Your objective
Among the lines below, which ones contain the word "KB손해보험"? Copy every such line.

[Page images and extracted text]
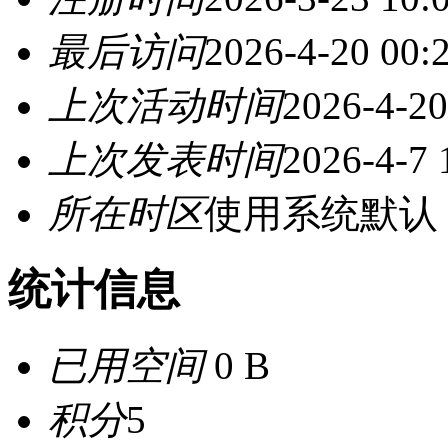
最后访问
2026-4-20 00:
上次活动时间
2026-4-20
上次发表时间
2026-4-7 
所在时区
使用系统默认
统计信息
已用空间
0 B
积分
5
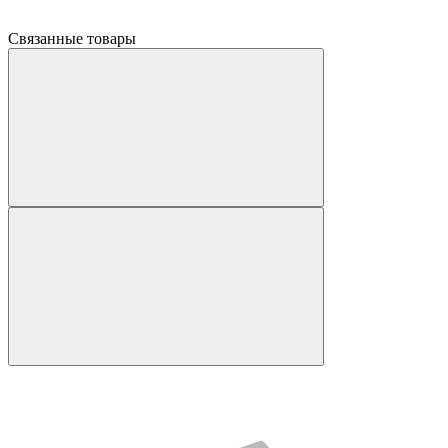
Связанные товары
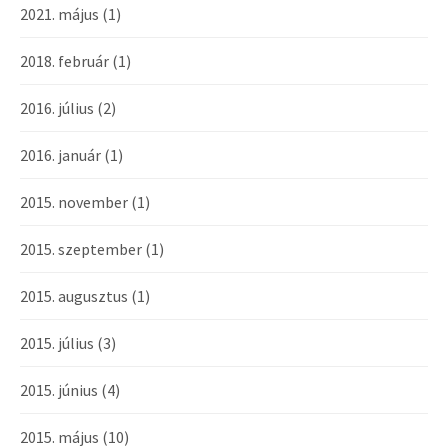
2021. május
(1)
2018. február
(1)
2016. július
(2)
2016. január
(1)
2015. november
(1)
2015. szeptember
(1)
2015. augusztus
(1)
2015. július
(3)
2015. június
(4)
2015. május
(10)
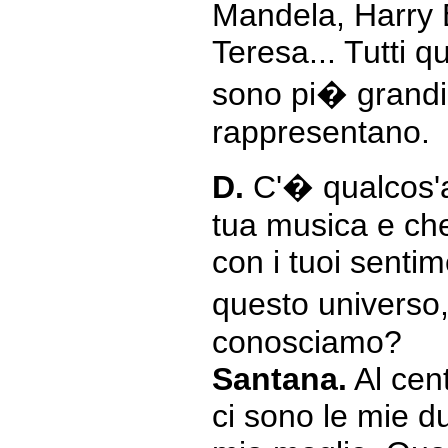
Mandela, Harry 
Teresa... Tutti q
sono pi� grandi
rappresentano.
D.
C'� qualcos'al
tua musica e ch
con i tuoi sentim
questo universo
conosciamo?
Santana.
Al cen
ci sono le mie due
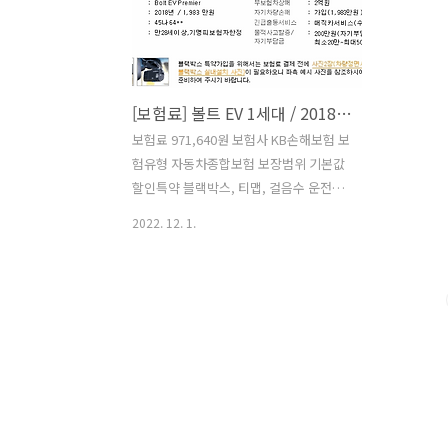
[보험료] 볼트 EV 1세대 / 2018년 / KB손해보험 / 97만원 / 만29세
보험료 971,640원 보험사 KB손해보험 보
험유형 자동차종합보험 보장범위 기본값
할인특약 블랙박스, 티맵, 걸음수 운전자
연령 만29세 구매 유형 중고차 차종 볼트
2022. 12. 1.
EV 1세대 등록년월 2018년 6월 보험료 계
산 후기 볼트 EV 1세대 보험료는 외산 전
기 자동차라 그런지 보험료가 비싸다. 세
이프티 패키지가 있는 경우 첨단안전장치
할인특약으로 7% 할인이 가능하나 보험
료를 산출한 차량의 경우 세이프티 패키
지가 없어서 할인되지 않았다. 기존 내연
기관 자동차와 국산 전기차 대비 다소 높
은 보험료가 산출되었다.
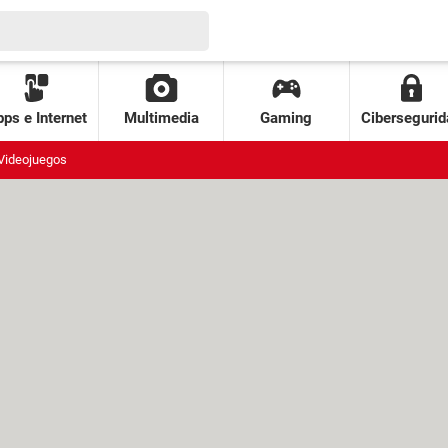
ps e Internet
Multimedia
Gaming
Cibersegurid
Videojuegos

Exercise response
[보험료] 볼트 EV 1세대 / 2018년 / KB손해보험 / 97만원 / 만29세
보험료 971,640원 보험사 KB손해보험 보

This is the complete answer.